365 Defender is our main deployment, but we've got the endpoints also connected on Intune. They work together to deliver coordinated detection and response in our environment. Our complete suite is pretty much all Microsoft. Our environment is a 50/50 hybrid. We use Intune for certain policy changes and some of the deployments. But because our environment has a lot of legacy systems, we make use of the normal, on-prem deployment services as well.

Sentinel is linked to our on-premises Active Directory. It helps identify things that are happening on-prem. For example, when a user's account instance gets locked out, it will show you, on Defender, from which local machine it was locked out.

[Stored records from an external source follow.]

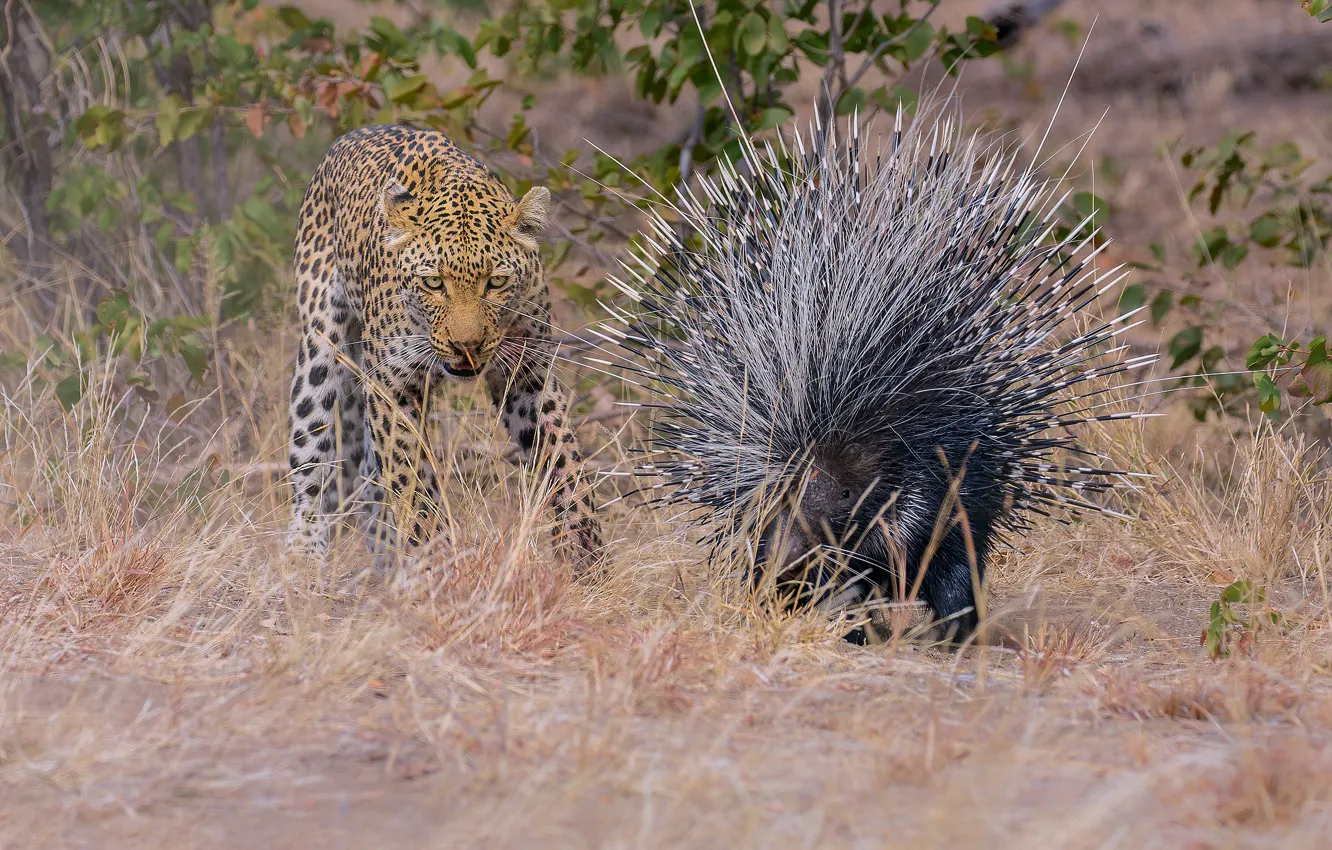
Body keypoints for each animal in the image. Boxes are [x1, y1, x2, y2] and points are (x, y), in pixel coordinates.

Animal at [289, 123, 607, 575]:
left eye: (496, 282)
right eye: (434, 283)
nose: (466, 346)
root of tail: (354, 134)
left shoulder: (529, 372)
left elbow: (564, 461)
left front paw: (587, 559)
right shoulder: (394, 388)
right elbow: (412, 484)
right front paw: (432, 565)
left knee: (369, 479)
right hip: (320, 348)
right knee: (313, 458)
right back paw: (303, 560)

Or if certain things are accessed, it will show that information on the on-prem Active Directory. It works well. For investigating and responding to threats, it definitely helps by dumping the information in a centralized location with the alerts to identify a bit more flow pattern. If something happens that's not on the cloud area, but it's on-prem, it helps track and identify movement. The information from Sentinel is an added bonus.

Overall, Defender 365 has saved us time, compared to the old ways of doing things, but at the same time, I wish the site was faster. Sometimes it can be very slow.

Best-of-breed solutions versus a single vendor's suite comes down to personal experience. With best-of-breed, at least you know that they have been tested in the industry and have a lot of history behind them. Also, the redundancy would be a lot better. Going with a single vendor sometimes makes it a little bit difficult, especially if they are only focusing on one area. It's a difficult question. It might come down to the way someone was "brought up" in the security industry or the way that they trust these companies.

I give Microsoft 365 Defender a nine out of 10. Once you get to know the system, it's really awesome. It provides a lot of insights.